Elenco compiti:
1. Riscrivi il brano del segmento di testo che parte da "Il 21 luglio" e termina con "particolare dell’articolo 31.", sostituendo "ricerca" con "indagine".
2. Secondo il segmento di testo, in che anno fu stipulata la convenzione tra l'Istituto nazionale di statistica e il Ministero del lavoro e delle politiche sociali?

Segmento di testo:
-=-=-
Il 21 luglio 2015, è stato pubblicato dall’ISTAT lo studio “Inclusione sociale delle persone con limitazioni funzionali, invalidità o cronicità gravi”, realizzato nell’ambito del progetto “Sistema di Informazione Statistica sulla Disabilità”, grazie alla convenzione stipulata nel 2011 tra l’Istituto nazionale di statistica e il Ministero del lavoro e delle politiche sociali. L’ipotesi di ricerca era stata oggetto di confronto anche con l’Osservatorio sulla condizione delle persone con disabilità che aveva caldeggiato l’adozione di indicatori aderenti al dettato della Convenzione Onu sui diritti delle persone con disabilità, e in particolare dell’articolo 31.
-=-=-
Blocco dati:
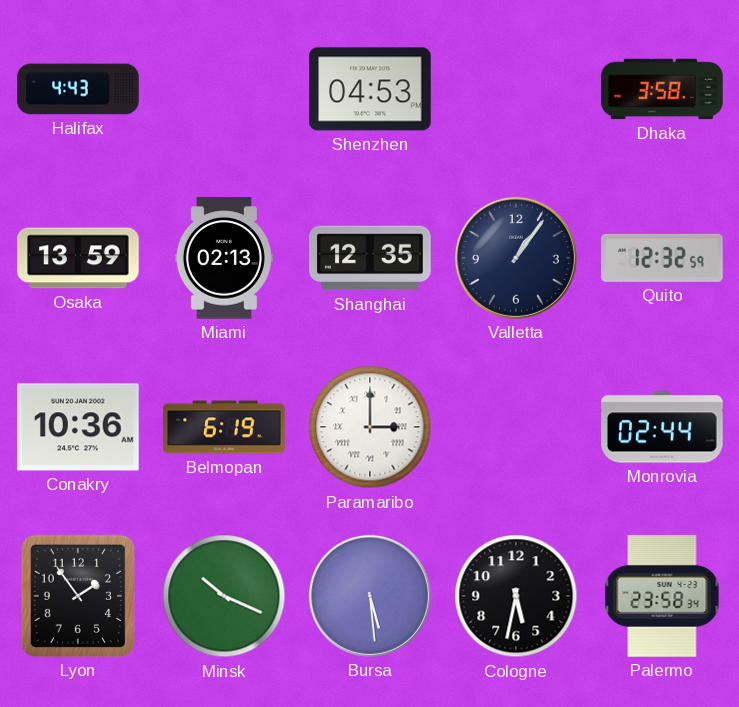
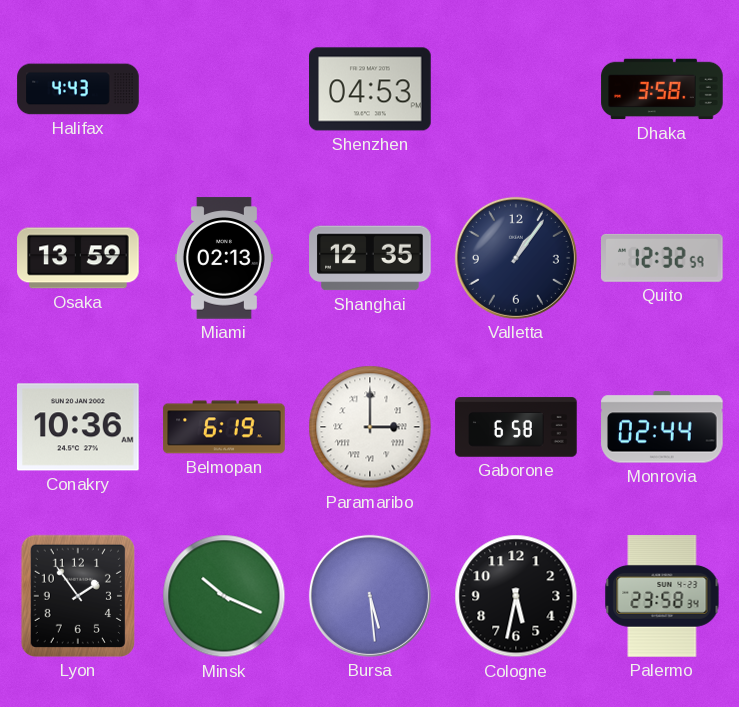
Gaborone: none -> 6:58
-=-=-
Risposte per compito:
1.
Il 21 luglio 2015, è stato pubblicato dall’ISTAT lo studio “Inclusione sociale delle persone con limitazioni funzionali, invalidità o cronicità gravi”, realizzato nell’ambito del progetto “Sistema di Informazione Statistica sulla Disabilità”, grazie alla convenzione stipulata nel 2011 tra l’Istituto nazionale di statistica e il Ministero del lavoro e delle politiche sociali. L’ipotesi di indagine era stata oggetto di confronto anche con l’Osservatorio sulla condizione delle persone con disabilità che aveva caldeggiato l’adozione di indicatori aderenti al dettato della Convenzione Onu sui diritti delle persone con disabilità, e in particolare dell’articolo 31.

2. Nel 2011.